L’avenir de Sherbrooke se trouve dans le savoir. Dans ce contexte, l’Inde me dérange particulièrement. Ce pays est en train de produire une main-d’œuvre compétente dans le domaine du savoir et des connaissances. Alors que la Chine offre une main-d’œuvre industrielle, l’Inde offre une main-d’œuvre intellectuelle. J’ai passé un mois en Inde, et tous les lieux publics offrent un accès à un ordinateur. Les jeunes Indiens ont accès beaucoup plus facilement à la technologie que les jeunes Québécois. Sur le plan scientifique et technologique, ils sont vraiment en avance sur nous. Doit-on se positionner face à l’Inde? Je n’ai rien contre ce pays, mais une compagnie technologique va-t-elle choisir de s’établir au Canada quand elle sait que les salaires en Inde, à compétence égale, sont cinq fois moindres? C’est un enjeu qui me semble important, qu’on doit étudier.
Ces derniers temps, on remarque que des compagnies rapatrient leur production au Canada. Elles sont fières d’offrir des produits canadiens à leurs clients. Comment peut-on gérer ces rapatriements manufacturiers et faire en sorte que les employés aient des salaires nobles? Réduisons les taux d’impôts des entreprises pour permettre un meilleur taux d’emploi, mais réduisons aussi les impôts des particuliers. Faisons en sorte de récompenser ceux qui ont le courage d’aller travailler même si leur salaire est inférieur à ce qu’offrent les programmes d’aide.
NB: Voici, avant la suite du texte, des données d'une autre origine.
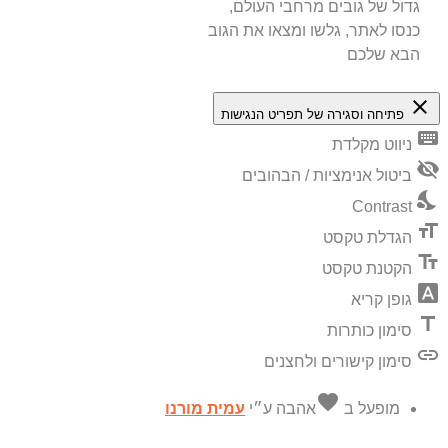
גדול של גובים מרחבי העולם,
כנסו לאתר, גלשו ומצאו את הגוב
הבא שלכם
close
פתיחה וסגירה של תפריט הנגישות
keyboard
ניווט מקלדת
visibility_off
ביטול אנימציות / הבהובים
nights_stay
Contrast
format_size
הגדלת טקסט
text_fields
הקטנת טקסט
font_download
גופן קריא
title
סימון כותרות
link
סימון קישורים ולחצנים
favorite
מופעל ב
אהבה
ע״י
עמית מורנו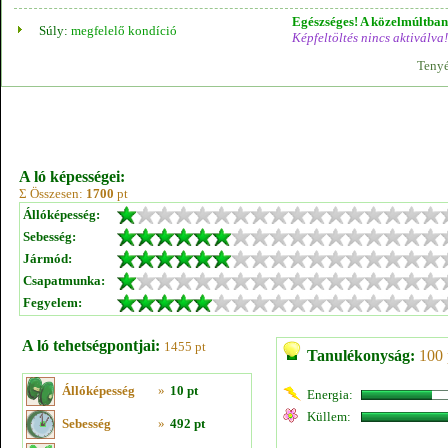
Egészséges! A közelmúltban 
Súly:
megfelelő kondíció
Képfeltöltés nincs aktiválva!
Tenyé
A ló képességei:
Σ Összesen:
1700
pt
Állóképesség:
Sebesség:
Jármód:
Csapatmunka:
Fegyelem:
A ló tehetségpontjai:
1455 pt
Tanulékonyság:
100 
Állóképesség
»
10 pt
Energia:
Küllem:
Sebesség
»
492 pt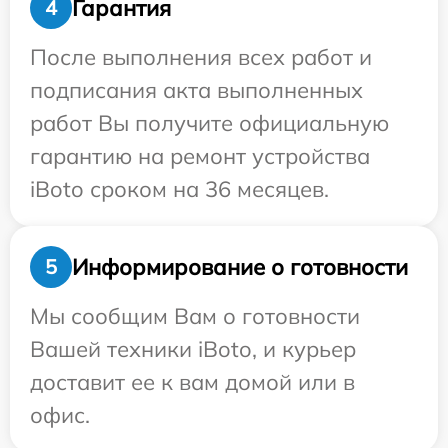
Гарантия
4
После выполнения всех работ и
подписания акта выполненных
работ Вы получите официальную
гарантию на ремонт устройства
iBoto сроком на 36 месяцев.
Информирование о готовности
5
Мы сообщим Вам о готовности
Вашей техники iBoto, и курьер
доставит ее к вам домой или в
офис.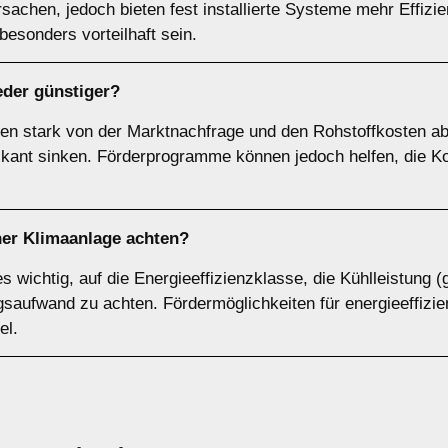
achen, jedoch bieten fest installierte Systeme mehr Effizi
esonders vorteilhaft sein.
der günstiger?
en stark von der Marktnachfrage und den Rohstoffkosten ab
ifikant sinken. Förderprogramme können jedoch helfen, die K
ner Klimaanlage achten?
es wichtig, auf die Energieeffizienzklasse, die Kühlleistun
ufwand zu achten. Fördermöglichkeiten für energieeffizien
el.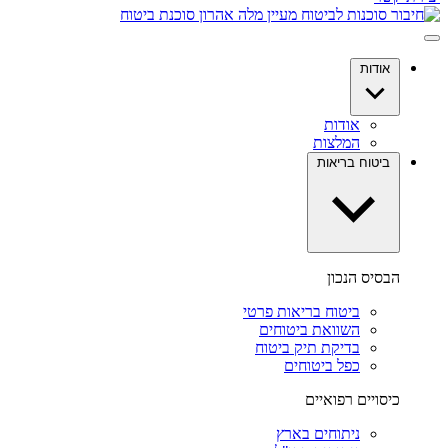
אודות
אודות
המלצות
ביטוח בריאות
הבסיס הנכון
ביטוח בריאות פרטי
השוואת ביטוחים
בדיקת תיק ביטוח
כפל ביטוחים
כיסויים רפואיים
ניתוחים בארץ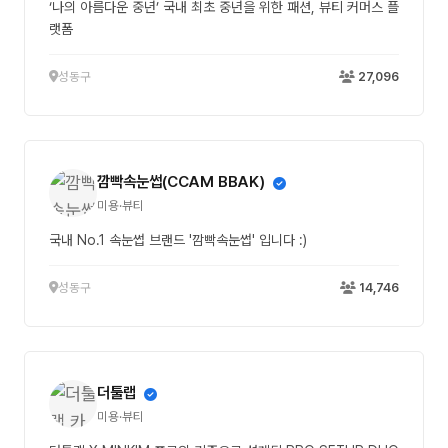
‘나의 아름다운 중년’ 국내 최초 중년을 위한 패션, 뷰티 커머스 플
랫폼
성동구
27,096
깜빡속눈썹(CCAM BBAK)
미용·뷰티
국내 No.1 속눈썹 브랜드 '깜빡속눈썹' 입니다 :)
성동구
14,746
더툴랩
미용·뷰티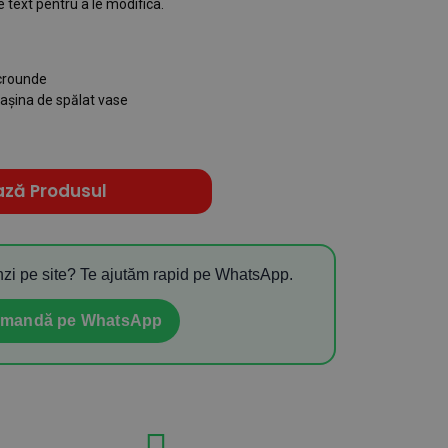
 text pentru a le modifica.
icrounde
șina de spălat vase
ază Produsul
zi pe site? Te ajutăm rapid pe WhatsApp.
mandă pe WhatsApp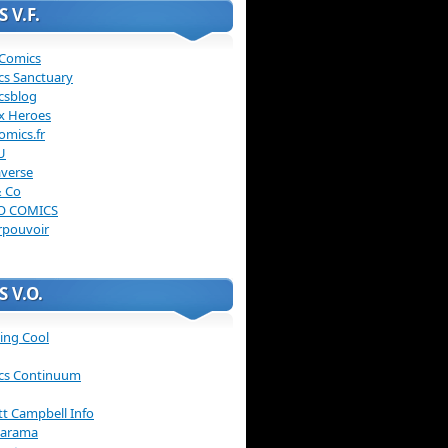
 V.F.
 Comics
cs Sanctuary
csblog
x Heroes
omics.fr
U
verse
& Co
O COMICS
rpouvoir
 V.O.
ing Cool
cs Continuum
ott Campbell Info
arama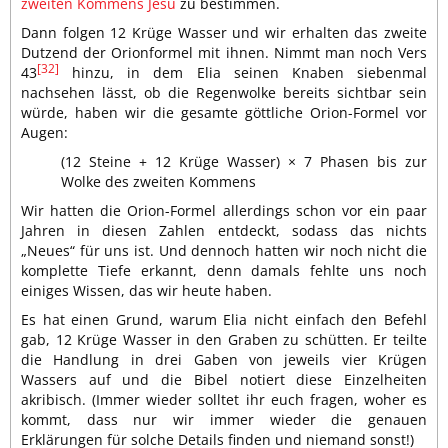
zweiten Kommens Jesu
zu bestimmen.
Dann folgen 12 Krüge Wasser und wir erhalten das zweite
Dutzend der Orionformel mit ihnen. Nimmt man noch Vers
[32]
43
hinzu, in dem Elia seinen Knaben siebenmal
nachsehen lässt, ob die Regenwolke bereits sichtbar sein
würde, haben wir die gesamte göttliche Orion-Formel vor
Augen:
(12 Steine + 12 Krüge Wasser) × 7 Phasen bis zur
Wolke des zweiten Kommens
Wir hatten die Orion-Formel allerdings schon vor ein paar
Jahren in diesen Zahlen entdeckt, sodass das nichts
„Neues“ für uns ist. Und dennoch hatten wir noch nicht die
komplette Tiefe erkannt, denn damals fehlte uns noch
einiges Wissen, das wir heute haben.
Es hat einen Grund, warum Elia nicht einfach den Befehl
gab, 12 Krüge Wasser in den Graben zu schütten. Er teilte
die Handlung in drei Gaben von jeweils vier Krügen
Wassers auf und die Bibel notiert diese Einzelheiten
akribisch. (Immer wieder solltet ihr euch fragen, woher es
kommt, dass nur wir immer wieder die genauen
Erklärungen für solche Details finden und niemand sonst!)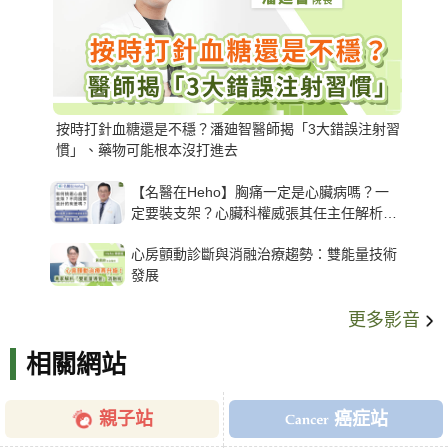
按時打針血糖還是不穩？潘廸智醫師揭「3大錯誤注射習
慣」、藥物可能根本沒打進去
【名醫在Heho】胸痛一定是心臟病嗎？一
定要裝支架？心臟科權威張其任主任解析支
架種類、風險與選擇關鍵
心房顫動診斷與消融治療趨勢：雙能量技術
發展
更多影音
相關網站
親子站
癌症站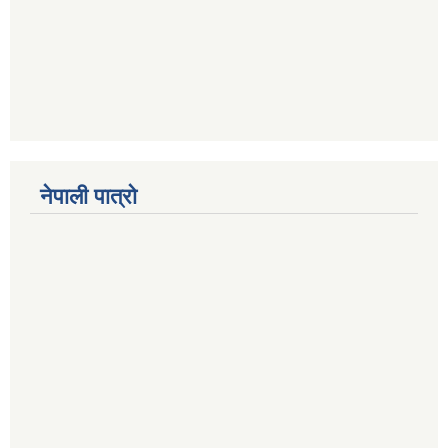
नेपाली पात्रो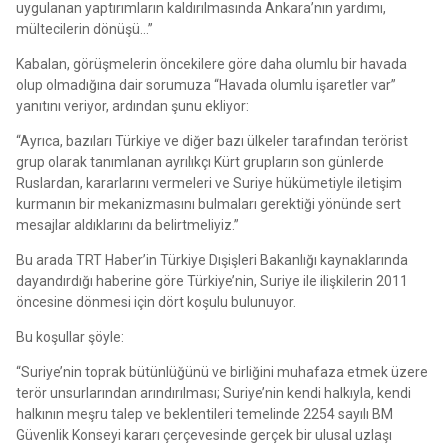
uygulanan yaptırımların kaldırılmasında Ankara’nın yardımı,
mültecilerin dönüşü…”
Kabalan, görüşmelerin öncekilere göre daha olumlu bir havada
olup olmadığına dair sorumuza “Havada olumlu işaretler var”
yanıtını veriyor, ardından şunu ekliyor:
“Ayrıca, bazıları Türkiye ve diğer bazı ülkeler tarafından terörist
grup olarak tanımlanan ayrılıkçı Kürt grupların son günlerde
Ruslardan, kararlarını vermeleri ve Suriye hükümetiyle iletişim
kurmanın bir mekanizmasını bulmaları gerektiği yönünde sert
mesajlar aldıklarını da belirtmeliyiz.”
Bu arada TRT Haber’in Türkiye Dışişleri Bakanlığı kaynaklarında
dayandırdığı haberine göre Türkiye’nin, Suriye ile ilişkilerin 2011
öncesine dönmesi için dört koşulu bulunuyor.
Bu koşullar şöyle:
“Suriye’nin toprak bütünlüğünü ve birliğini muhafaza etmek üzere
terör unsurlarından arındırılması; Suriye’nin kendi halkıyla, kendi
halkının meşru talep ve beklentileri temelinde 2254 sayılı BM
Güvenlik Konseyi kararı çerçevesinde gerçek bir ulusal uzlaşı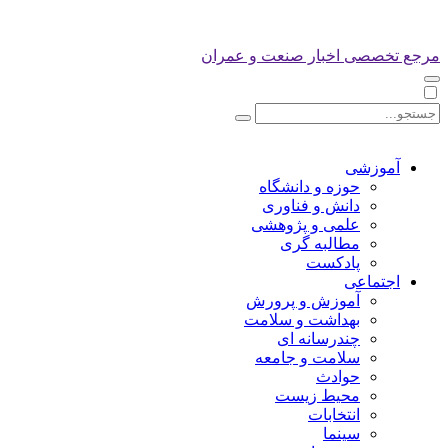
مرجع تخصصی اخبار صنعت و عمران
آموزشی
حوزه و دانشگاه
دانش و فناوری
علمی و پژوهشی
مطالبه گری
پادکست
اجتماعی
آموزش و پرورش
بهداشت و سلامت
چندرسانه ای
سلامت و جامعه
حوادث
محیط زیست
انتخابات
سینما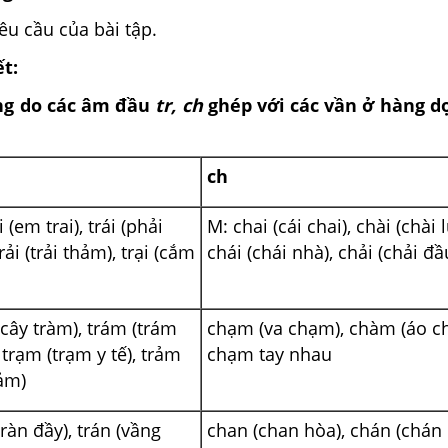
u cầu của bài tập.
ết:
ng do các âm đầu
tr, ch
ghép với các vần ở hàng d
ch
i (em trai), trái (phải
M: chai (cái chai), chài (chài l
 trải (trải thảm), trại (cắm
chái (chái nhà), chải (chải đầ
(cây tràm), trám (trám
chạm (va chạm), chàm (áo c
 trạm (trạm y tế), trảm
chạm tay nhau
rảm)
tràn đầy), trán (vầng
chan (chan hòa), chán (chán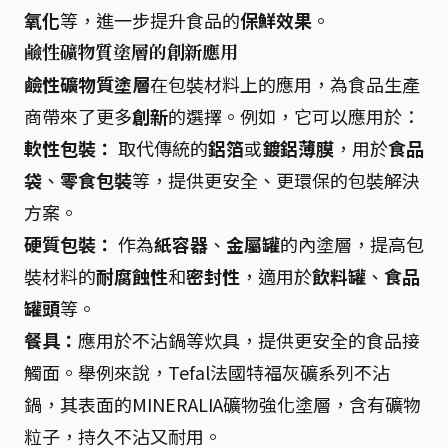
氧化
等，進一步提升食品的
保鮮效果
。
鹼性礦物質塗層的創新應用
鹼性礦物質塗層
在包裝材料上的應用，為食品生產
商帶來了更多
創新
的選擇。例如，它可以應用於：
軟性包裝：
取代傳統的
鋁箔
或
鍍鋁薄膜
，用於
食品
袋
、
零食包裝
等，提供更安全、更環保的包裝解決
方案。
硬質包裝：
作為
紙容器
、
金屬罐
的內塗層，提高包
裝材料的
耐腐蝕性
和
密封性
，適用於
飲料罐
、
食品
罐頭
等。
餐具：
應用於不沾鍋等炊具，提供更安全的食品接
觸面。舉例來說，Tefal法國特福灰礦系列不沾
鍋，其表面的MINERALIA礦物強化塗層，含有礦物
粒子，持久不沾又耐用。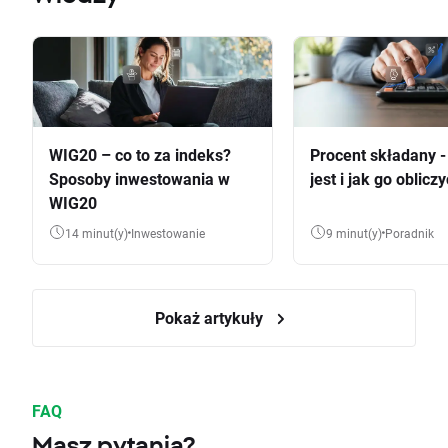
WIG20 – co to za indeks?
Procent składany 
Sposoby inwestowania w
jest i jak go oblicz
WIG20
14 minut(y)
Inwestowanie
9 minut(y)
Poradnik
Pokaż artykuły
FAQ
Masz pytania?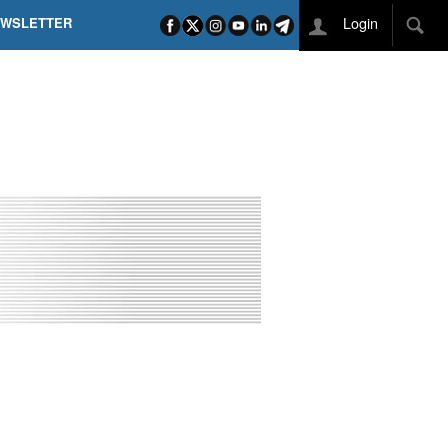
Login
EWSLETTER
 POEL SUI CAMPI ELISI! POGAČAR NELLA STORIA
L TAPPONE DEI TAPPONI
DEJ IN UNA TAPPA PAZZESCA
ETTE INCORONA CARAPAZ
O DI PHILIPSEN SU SCHMID E KOOIJ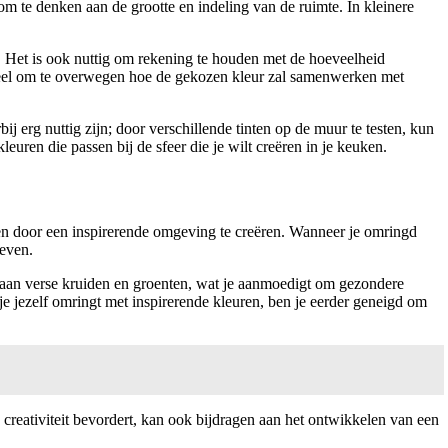
om te denken aan de grootte en indeling van de ruimte. In kleinere
. Het is ook nuttig om rekening te houden met de hoeveelheid
ntieel om te overwegen hoe de gekozen kleur zal samenwerken met
 erg nuttig zijn; door verschillende tinten op de muur te testen, kun
uren die passen bij de sfeer die je wilt creëren in je keuken.
leren door een inspirerende omgeving te creëren. Wanneer je omringd
geven.
 aan verse kruiden en groenten, wat je aanmoedigt om gezondere
e jezelf omringt met inspirerende kleuren, ben je eerder geneigd om
 creativiteit bevordert, kan ook bijdragen aan het ontwikkelen van een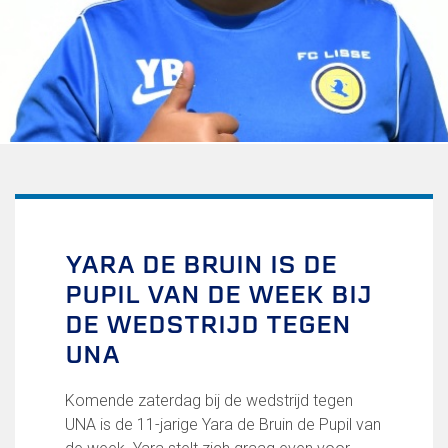
Uitschrijven
Over FC Lisse
Organisatie
Informatie voor de Pers
Onze historie
Onze S.P.O.R.T waarden
Fysiotherapie voor leden
Onze vrijwilligers en ereleden
Sportiviteit & respect
YARA DE BRUIN IS DE
Gallerij
PUPIL VAN DE WEEK BIJ
Kledingplan
Merchandise
DE WEDSTRIJD TEGEN
Contributie
UNA
Gevonden voorwerpen
Verenigingsdocumenten
Komende zaterdag bij de wedstrijd tegen
UNA is de 11-jarige Yara de Bruin de Pupil van
Teams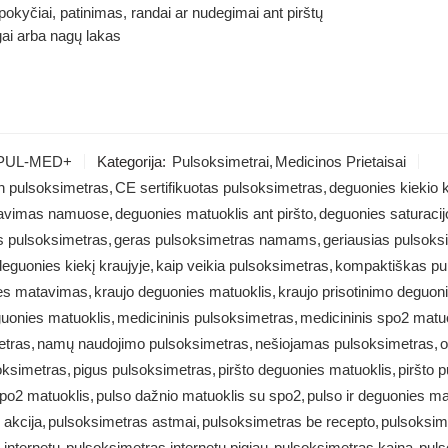
pokyčiai, patinimas, randai ar nudegimai ant pirštų
gai arba nagų lakas
PUL-MED+
Kategorija:
Pulsoksimetrai
,
Medicinos Prietaisai
th pulsoksimetras
,
CE sertifikuotas pulsoksimetras
,
deguonies kiekio k
tavimas namuose
,
deguonies matuoklis ant piršto
,
deguonies saturacij
as pulsoksimetras
,
geras pulsoksimetras namams
,
geriausias pulsoks
deguonies kiekį kraujyje
,
kaip veikia pulsoksimetras
,
kompaktiškas pu
ies matavimas
,
kraujo deguonies matuoklis
,
kraujo prisotinimo deguon
guonies matuoklis
,
medicininis pulsoksimetras
,
medicininis spo2 matu
etras
,
namų naudojimo pulsoksimetras
,
nešiojamas pulsoksimetras
,
o
oksimetras
,
pigus pulsoksimetras
,
piršto deguonies matuoklis
,
piršto 
spo2 matuoklis
,
pulso dažnio matuoklis su spo2
,
pulso ir deguonies ma
 akcija
,
pulsoksimetras astmai
,
pulsoksimetras be recepto
,
pulsoksim
internetu
,
pulsoksimetras internetu pigiau
,
pulsoksimetras kaina
,
puls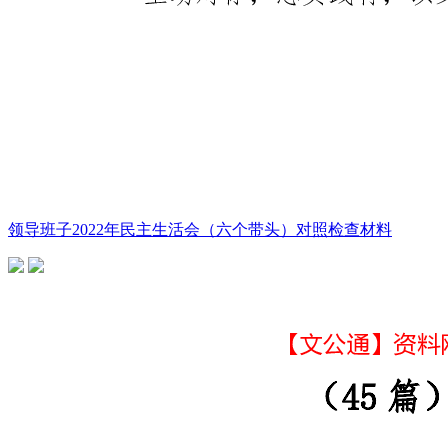
领导班子2022年民主生活会（六个带头）对照检查材料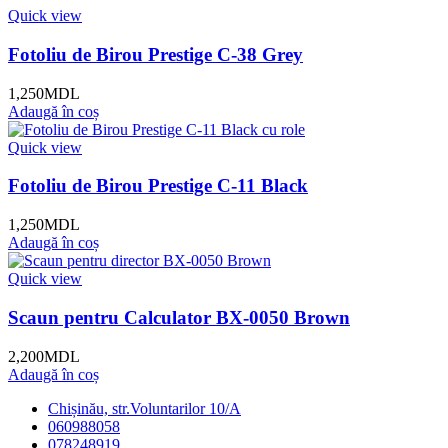
Quick view
Fotoliu de Birou Prestige C-38 Grey
1,250
MDL
Adaugă în coș
Quick view
Fotoliu de Birou Prestige C-11 Black
1,250
MDL
Adaugă în coș
Quick view
Scaun pentru Calculator BX-0050 Brown
2,200
MDL
Adaugă în coș
Chișinău, str.Voluntarilor 10/A
060988058
078248919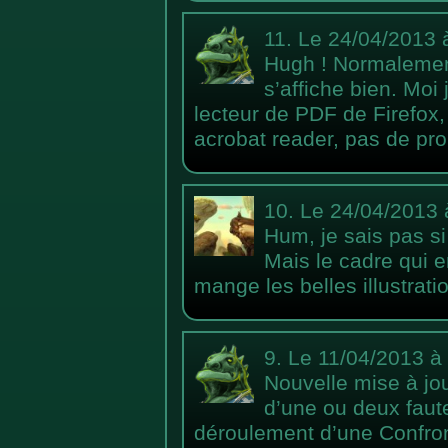
11.
Le 24/04/2013 
Hugh ! Normalemen
s’affiche bien. Moi 
lecteur de PDF de Firefox,
acrobat reader, pas de pro
10.
Le 24/04/2013 
Hum, je sais pas s
Mais le cadre qui e
mange les belles illustrat
9.
Le 11/04/2013 à
Nouvelle mise à jour
d’une ou deux faut
déroulement d’une Confron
SC: Sur le plan de l’environnement, le sujet de l’Europe est important, car nous recevons des menaces à l’effet que des coûts supplémentaires seront appliqués sur les produits importés. Face à la compétition étrangère, nous sommes condamnés à combattre perpétuellement pour l’innovation et le savoir. Identifions correctement les créneaux à développer et exploitons-les convenablement. La clef se trouve dans la spécialisation. Il ne faut pas avoir peur de financer ces domaines afin de bien développer notre main-d’œuvre, tant manufacturière qu’intellectuelle.
NG: On doit se demander personnellement, en tant que citoyen, ce qu’on peut faire. Il ne faut pas obliger à consommer des produits locaux, car à trop se replier sur notre économie, nos partenaires nous laisseraient tomber. Il faut prouver qu’on peut innover, devenir vert, travailler fort avant d’obtenir des subventions. Pas le contraire. Nos produits ne sont pas compétitifs sur le marché mondial. On doit choisir la voie verte, le Tournant vert. Ce dernier favorise la capacité de produire. Nous sommes avantagés au Québec puisqu’on a pris l’avance sur les autres provinces canadiennes. Nous sommes verts en raison de l’hydroélectricité, nous développons l’énergie éolienne. On doit aller plus loin encore en faisant en sorte que notre prospérité soit liée à l’environnement. Notre économie doit être centrée sur l’environnement. Il ne faut pas avoir peur de le faire, car d’autres pays ont déjà emboîté le pas.
SC: Pour améliorer l’économie, quand on parle de l’achat local, il ne faut pas oublier qu’acheter, c’est voter.